WHAT YOU WILL DO ::
If a line of the records holds the word "lines", copy it out.

SUPPLIED RECORDS ::
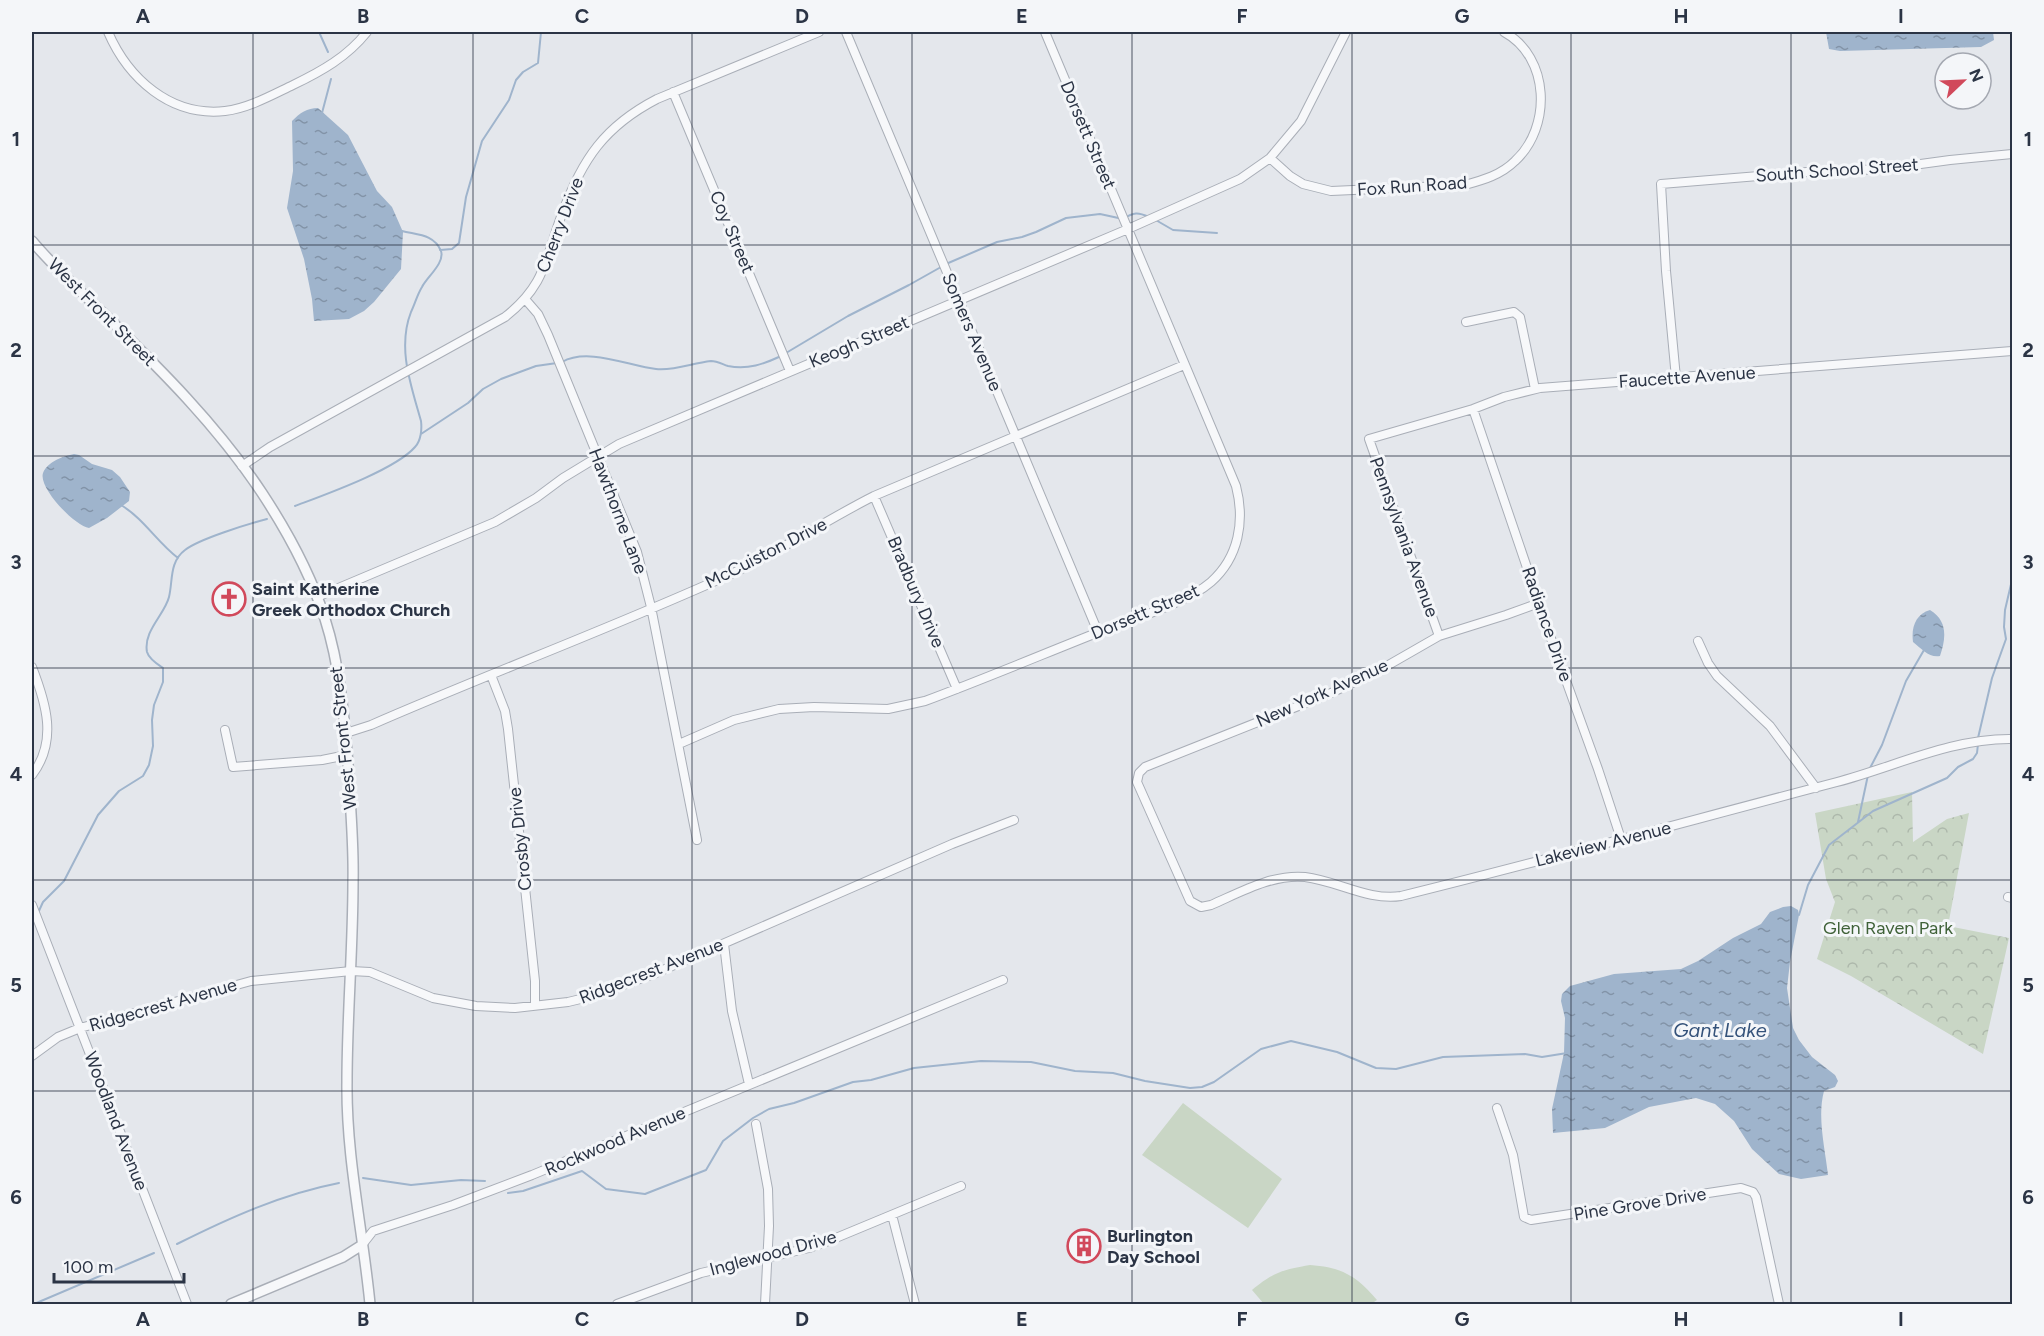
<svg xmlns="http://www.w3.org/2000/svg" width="2044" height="1336" viewBox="0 0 2044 1336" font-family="Figtree,sans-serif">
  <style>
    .forest { fill: url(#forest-crowns) }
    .garden { fill: #c9d6c5 }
    .water { fill: url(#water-ripples) }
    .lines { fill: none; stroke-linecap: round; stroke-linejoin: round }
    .stream { stroke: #9fb4cc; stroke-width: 2 }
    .minor-casing { stroke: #a9aeb7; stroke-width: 10 }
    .tertiary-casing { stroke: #a9aeb7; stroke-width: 12 }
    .minor { stroke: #f7f8fa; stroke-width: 8 }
    .tertiary { stroke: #f7f8fa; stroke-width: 9 }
    .grid { fill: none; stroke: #2b3445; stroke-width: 1.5; stroke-opacity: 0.55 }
    .labels { text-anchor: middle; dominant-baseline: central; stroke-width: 6; stroke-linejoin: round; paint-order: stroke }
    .street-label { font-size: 18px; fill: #2b3445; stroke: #f4f6f9 }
    .poi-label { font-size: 18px; font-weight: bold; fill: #2b3445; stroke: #f4f6f9; text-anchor: start }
    .park-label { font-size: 18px; fill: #3f6138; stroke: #f4f6f9 }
    .water-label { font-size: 20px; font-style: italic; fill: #34527a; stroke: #f4f6f9 }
    .neatline { fill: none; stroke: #2b3445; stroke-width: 2 }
    .grid-label { font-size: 20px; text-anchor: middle; font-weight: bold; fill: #2b3445 }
  </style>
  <defs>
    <pattern id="forest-crowns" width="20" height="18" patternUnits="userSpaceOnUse" patternTransform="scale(1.5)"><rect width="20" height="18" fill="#c9d6c5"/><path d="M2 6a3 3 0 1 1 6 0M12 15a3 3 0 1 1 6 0" fill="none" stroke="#adb8ab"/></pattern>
    <pattern id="water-ripples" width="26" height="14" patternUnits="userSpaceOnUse" patternTransform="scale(1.5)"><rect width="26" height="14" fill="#9fb4cc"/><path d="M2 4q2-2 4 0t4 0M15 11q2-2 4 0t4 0" fill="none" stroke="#8293a7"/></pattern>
  </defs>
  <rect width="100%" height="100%" fill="#e4e7ec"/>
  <!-- forest -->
  <path class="forest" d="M1912,792L1913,842L1947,819L1969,813L1948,926L2009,938L1983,1054L1851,976L1817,959L1835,902L1826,879L1815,813Z"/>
  <!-- garden -->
  <path class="garden" d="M1183,1103L1282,1179L1248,1228L1142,1155Z
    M1310,1265C1341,1267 1357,1276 1377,1300L1371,1304H1264L1252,1290C1274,1272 1282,1270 1310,1265Z"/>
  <!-- water -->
  <path class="water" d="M1826,32H1993L1994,40L1981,47L1840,51L1829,49Z
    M318,108L348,135L377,191L392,207L403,232L401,269L374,302L364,311L349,319L314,321L312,299L304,259L287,208L293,171L292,121C300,113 307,108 318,108Z
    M74,454L79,455L92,464L112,470L120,477L130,492L129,501L107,518L89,528C75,526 38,488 43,473C48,461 64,456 74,454Z
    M1930,610C1948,621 1946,638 1940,656C1929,658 1922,649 1913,642C1911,627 1916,614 1930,610Z
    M1791,906L1798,910L1799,915L1790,962L1787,988L1793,1028L1799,1040L1812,1057L1835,1075L1838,1081L1835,1087L1824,1091C1817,1117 1825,1148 1828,1175L1801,1179L1779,1174L1752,1149L1734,1121L1715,1104L1696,1098L1649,1107L1605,1128L1553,1133L1552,1109L1564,1053L1565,1018L1561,1001L1562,994L1570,986L1614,974L1681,969L1698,961L1733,938L1761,924L1770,912L1783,907Z"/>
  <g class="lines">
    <!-- stream -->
    <path class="stream" d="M319,32L328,52
      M322,113L331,79
      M1154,219L1173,230L1217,233
      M440,250L452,249L459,243L466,197L482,141L509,100L516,80L523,72L538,63L541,32
      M946,264L997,242L1022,237L1036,232L1066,218L1100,214L1123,219C1134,212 1138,212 1149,217
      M786,353L848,316L909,285L941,267
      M562,362C588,347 629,366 656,369C675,371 692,363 711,361C717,361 722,364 728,366C748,370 764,364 781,356
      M421,434L468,403L483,389L501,379L536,366L557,363
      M121,505C144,519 157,542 178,558
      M295,506C324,495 395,470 415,447C421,441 422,429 421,421C411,385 397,348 411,312C415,304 417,295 422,287C427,277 445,263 441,251C434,234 417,235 402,231
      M1978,738L1992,678L2006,639L2004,627L2005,610L2012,580
      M1869,770L1882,745L1906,681L1924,650
      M1858,822L1868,775
      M38,913L43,902L64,881L98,815L119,791L143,776L149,765L153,746L152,720L154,705L163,682V668C157,664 149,659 147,652C143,631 165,614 169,597C173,581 169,562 185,550C199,539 248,524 267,519
      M1799,915L1808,885L1829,845L1873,811L1947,778L1958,767L1973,759L1977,753L1978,744
      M363,1178L411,1185L461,1180L485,1181
      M508,1193L523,1191L582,1171L606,1189L645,1194L706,1170L723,1141L753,1118L769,1109L794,1103L853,1082L871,1080L914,1068L981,1061L1031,1062L1075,1071L1113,1073L1145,1081L1190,1088L1202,1087L1214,1082L1261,1049L1291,1041L1337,1052L1376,1068L1396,1069L1443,1057L1525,1054L1542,1057L1567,1053
      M177,1244C229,1218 282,1194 339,1183
      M34,1304L154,1253"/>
    <!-- minor casing -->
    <g class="minor-casing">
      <path id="minor" d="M108,32C128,78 170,117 225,111C249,108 272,95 293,85C322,71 347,57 367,32
        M846,32L1098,632
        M673,92L790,371
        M1270,158L1290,176L1303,184L1331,191L1465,185C1483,180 1501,175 1515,161C1552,127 1550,57 1504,32
        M525,299L538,314L548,335L637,552L651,607L697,840
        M1466,322L1514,312L1520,317L1535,389
        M1676,378L1666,271L1661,184L1807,172L1884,169L1950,160L2012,154
        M1473,409L1555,650L1598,769L1621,839
        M242,466L270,447L505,317C546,285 545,259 562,214C582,159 605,126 657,99L819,32
        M874,496L957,689
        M317,597L495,522L536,498L563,478L619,444L1128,229L1240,179L1270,158L1301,121L1346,32
        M1539,603L1506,615L1439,636L1378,671L1331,693L1145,767L1139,773L1137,782L1190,901L1201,907L1211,905C1241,892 1272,874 1305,877C1338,881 1368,901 1401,896C1547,860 1692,820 1837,782C1894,767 1952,738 2012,739
        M1439,636L1369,439L1473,409L1504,397L1540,388L2012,351
        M1698,641L1708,663L1717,676L1770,726L1816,788
        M32,667C46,703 58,741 32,775
        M491,675L505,711L508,729L535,981V1005
        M225,730L233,767L322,760L347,755
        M346,733L371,725C490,673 612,628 731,574C781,551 826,520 874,496L1184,365
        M679,744L734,720L779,709L814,707L888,709L925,701C984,679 1041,655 1099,632C1130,620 1187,603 1211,582C1239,557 1245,521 1236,486L1045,32
        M2008,897L2012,898
        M32,905L187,1304
        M724,944L732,1011L749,1084
        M32,1056L58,1037L80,1028L251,981L351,971L370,972L433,998L476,1006L515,1008L568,1002L593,996L656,973L952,844L1014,820
        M1497,1108L1513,1155L1524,1217L1531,1220L1741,1188L1753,1192L1756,1197L1779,1304
        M756,1124L768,1189L769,1226L765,1304
        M892,1215L915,1304
        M362,1245L373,1231L453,1205L532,1175L1003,980
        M617,1304L701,1273L809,1248L831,1240L961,1186"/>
    </g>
    <!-- tertiary casing -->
    <g class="tertiary-casing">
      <path id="tertiary" d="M32,241C53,266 78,289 102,312C160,369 217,425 262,493C287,531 311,575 325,619C340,666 344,715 348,764C350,803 354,843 353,882C353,949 347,1015 347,1082C346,1157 363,1231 370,1304
        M231,1304L343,1257L362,1245"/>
    </g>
    <!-- minor -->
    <use href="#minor" class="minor"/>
    <!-- tertiary -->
    <use href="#tertiary" class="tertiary"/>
  </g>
  <!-- grid -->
  <path class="grid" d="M253,32V1304M473,32V1304M692,32V1304M912,32V1304M1132,32V1304M1352,32V1304M1571,32V1304M1791,32V1304M32,245H2012M32,456H2012M32,668H2012M32,880H2012M32,1091H2012"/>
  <!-- icons -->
  <defs>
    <g id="church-ring" transform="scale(1.725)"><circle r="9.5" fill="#f4f6f9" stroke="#d1495b" stroke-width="1.5"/><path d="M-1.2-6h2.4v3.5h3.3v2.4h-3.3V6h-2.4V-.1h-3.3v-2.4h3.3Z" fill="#d1495b"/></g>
    <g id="building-ring" transform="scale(1.725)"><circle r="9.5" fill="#f4f6f9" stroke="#d1495b" stroke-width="1.5"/><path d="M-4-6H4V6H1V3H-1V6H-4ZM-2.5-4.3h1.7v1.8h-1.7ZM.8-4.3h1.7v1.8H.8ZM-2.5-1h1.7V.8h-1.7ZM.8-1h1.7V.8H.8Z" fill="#d1495b"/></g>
  </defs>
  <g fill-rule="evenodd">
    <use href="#church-ring" x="229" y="599"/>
    <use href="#building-ring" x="1084" y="1246"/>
  </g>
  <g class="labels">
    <!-- street labels -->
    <g class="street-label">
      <text transform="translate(1088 135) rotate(67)">Dorsett Street</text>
      <text transform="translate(1837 170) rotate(-4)">South School Street</text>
      <text transform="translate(1412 186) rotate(-4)">Fox Run Road</text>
      <text transform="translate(560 225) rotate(-69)">Cherry Drive</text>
      <text transform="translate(732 232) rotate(67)">Coy Street</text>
      <text transform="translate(102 312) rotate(45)">West Front Street</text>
      <text transform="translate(972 332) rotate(67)">Somers Avenue</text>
      <text transform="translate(859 342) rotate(-23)">Keogh Street</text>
      <text transform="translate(1687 377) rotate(-4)">Faucette Avenue</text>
      <text transform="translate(618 511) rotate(69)">Hawthorne Lane</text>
      <text transform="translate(1404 537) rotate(70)">Pennsylvania Avenue</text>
      <text transform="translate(766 553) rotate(-27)">McCuiston Drive</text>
      <text transform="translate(916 592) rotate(67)">Bradbury Drive</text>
      <text transform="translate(1145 612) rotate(-23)">Dorsett Street</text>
      <text transform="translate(1547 624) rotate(71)">Radiance Drive</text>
      <text transform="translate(1322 693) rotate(-24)">New York Avenue</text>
      <text transform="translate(343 738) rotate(-96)">West Front Street</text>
      <text transform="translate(520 839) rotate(-96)">Crosby Drive</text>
      <text transform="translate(1603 844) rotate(-14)">Lakeview Avenue</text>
      <text transform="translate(651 971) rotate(-21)">Ridgecrest Avenue</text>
      <text transform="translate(163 1005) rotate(-16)">Ridgecrest Avenue</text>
      <text transform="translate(116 1121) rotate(69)">Woodland Avenue</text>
      <text transform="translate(615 1141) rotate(-23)">Rockwood Avenue</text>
      <text transform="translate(1640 1204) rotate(-9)">Pine Grove Drive</text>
      <text transform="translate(773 1253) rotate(-15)">Inglewood Drive</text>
    </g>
    <!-- poi labels -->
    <g class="poi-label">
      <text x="252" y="589">Saint Katherine<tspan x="252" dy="21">Greek Orthodox Church</tspan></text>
      <text x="1107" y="1236">Burlington<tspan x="1107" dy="21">Day School</tspan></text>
    </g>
    <!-- park labels -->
    <g class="park-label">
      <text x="1888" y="928">Glen Raven Park</text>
    </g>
    <!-- water labels -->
    <g class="water-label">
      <text x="1720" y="1030">Gant Lake</text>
    </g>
  </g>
  <!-- border -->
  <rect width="2044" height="1336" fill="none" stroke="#f4f6f9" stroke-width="66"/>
  <!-- north arrow -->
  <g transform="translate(1963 81) rotate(67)"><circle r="28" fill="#f4f6f9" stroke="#a4a8b1" stroke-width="1.5"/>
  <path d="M0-4.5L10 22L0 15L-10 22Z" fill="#d1495b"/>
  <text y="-9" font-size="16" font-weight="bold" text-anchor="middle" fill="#2b3445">N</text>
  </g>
  <!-- scale -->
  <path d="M54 1273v9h130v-9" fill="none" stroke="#2b3445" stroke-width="3"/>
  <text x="63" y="1273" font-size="18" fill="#2b3445" stroke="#f4f6f9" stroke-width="4.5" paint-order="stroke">100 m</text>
  <rect x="33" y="33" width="1978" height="1270" class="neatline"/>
  <g class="grid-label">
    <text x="143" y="23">A</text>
    <text x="363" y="23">B</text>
    <text x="582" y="23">C</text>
    <text x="802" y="23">D</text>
    <text x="1022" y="23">E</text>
    <text x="1242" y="23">F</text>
    <text x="1462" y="23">G</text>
    <text x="1681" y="23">H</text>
    <text x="1901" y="23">I</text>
    <text x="16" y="146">1</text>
    <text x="2028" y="146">1</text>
    <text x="16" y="357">2</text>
    <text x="2028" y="357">2</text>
    <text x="16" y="569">3</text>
    <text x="2028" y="569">3</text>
    <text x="16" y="781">4</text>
    <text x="2028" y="781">4</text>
    <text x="16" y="992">5</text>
    <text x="2028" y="992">5</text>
    <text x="16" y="1204">6</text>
    <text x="2028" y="1204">6</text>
    <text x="143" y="1326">A</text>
    <text x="363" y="1326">B</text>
    <text x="582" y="1326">C</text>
    <text x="802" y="1326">D</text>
    <text x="1022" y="1326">E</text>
    <text x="1242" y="1326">F</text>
    <text x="1462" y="1326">G</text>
    <text x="1681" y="1326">H</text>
    <text x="1901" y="1326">I</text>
  </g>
</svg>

ANSWER TO THIS TASK ::
    .lines { fill: none; stroke-linecap: round; stroke-linejoin: round }
  <g class="lines">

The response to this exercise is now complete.